The New Drugs and the Strategies to Manage Epilepsy
Jose M. Lopes Lima
Affiliation: Servico de Neurologia,Departamento de Doencas Neurologicas, Hospital Geral de SantoAntonio, 4050 Porto, Portugal
Keywords: Epilepsy, Benzodiazepines, Etosuximide, Sodium Valproate, Carbamazepine, phenytoin, Vigabatrin, GABA transaminase, Oxcarbazepine, OXC, Lamotrigine, Gabapentin, Topiramate, Zonisamide
After a short historical review of the development of the pharmaceutical treatment of the epilepsies the author reviews some of the possible strategies to manage patients with the different types of epilepsies and epileptic syndromes using the classical drugs. A strategy used by most of the physicians uses Sodium Valproate as the first line drug for almost all patients.
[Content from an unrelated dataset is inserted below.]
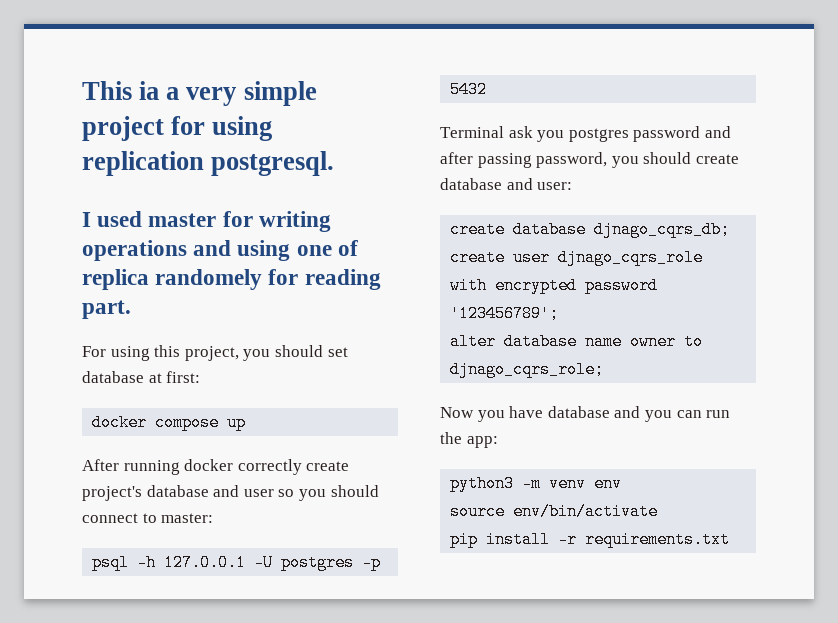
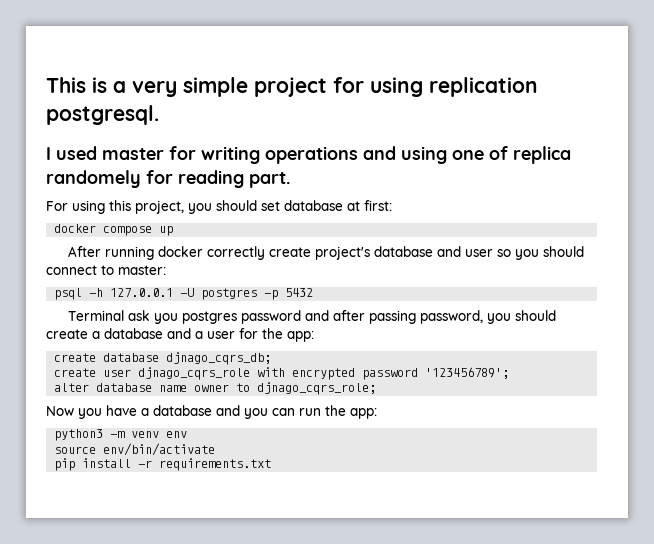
[139,81,160,100] ia -> [92,77,107,93] is
[440,178,573,190] database and user: -> [92,328,314,342] a database and a user for the app:
(544, 412) none -> [141,408,149,416] a

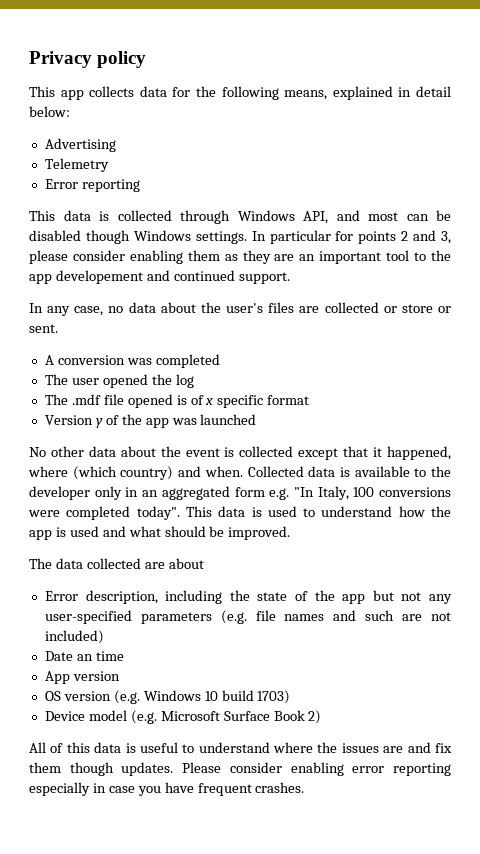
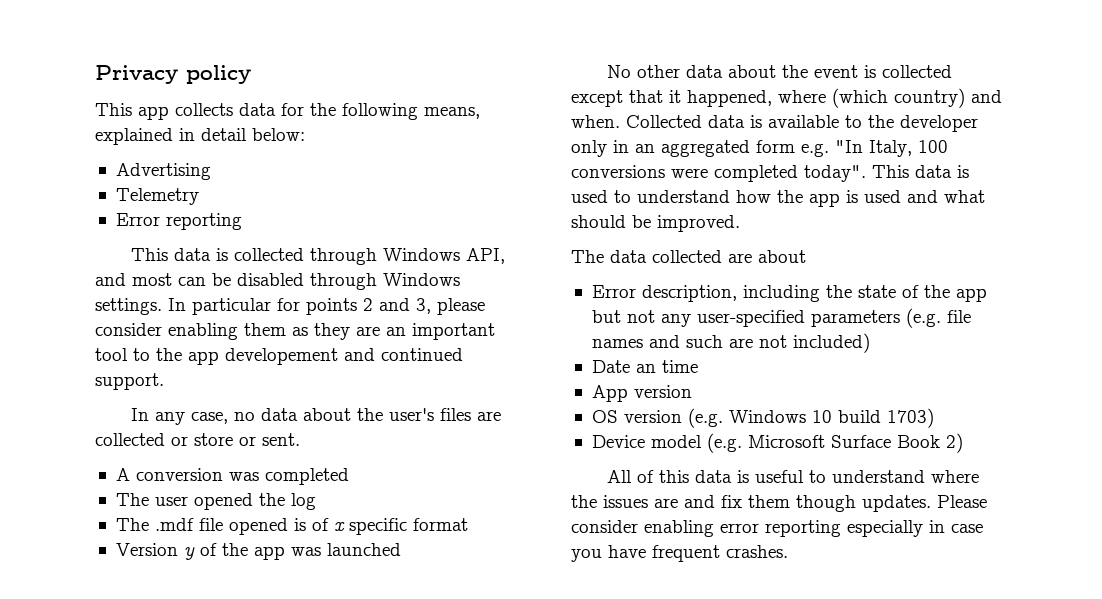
[85,230,130,244] though -> [310,273,377,290] through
This may be replaced by other drugs according to their efficacy against the different types of seizures to be treated whenever VPA has not enough efficacy or isnt well tolerated. On the other hand epileptologists use the different drugs according to the different epilepsies and epileptic syndromes depending on the relative efficacy of each drug available and the possible side effects. He then describes succinctly the better-known new drugs and makes some comments on the coming drugs now in development. Finally he proceeds to include them in the strategies above described. Lamotrigine and possibly Topiramate are good candidates to replace VPA in the one drug strategy. Lamotrigine, Oxcarbamazepine and possibly Gabapentin may be used in the future as 1 st line drugs in selected patients. Vigabatrin is already used as one of the better alternatives for West syndrome and Oxcarbamazepine has replaced Carbamazepine in countries where its available to the public. Some drawbacks have been apparent with these drugs like the hepatic and haematological toxic effect of Felbamate or the apparently irreversible fields constriction provoked by Vigabatrin, which did limit their use.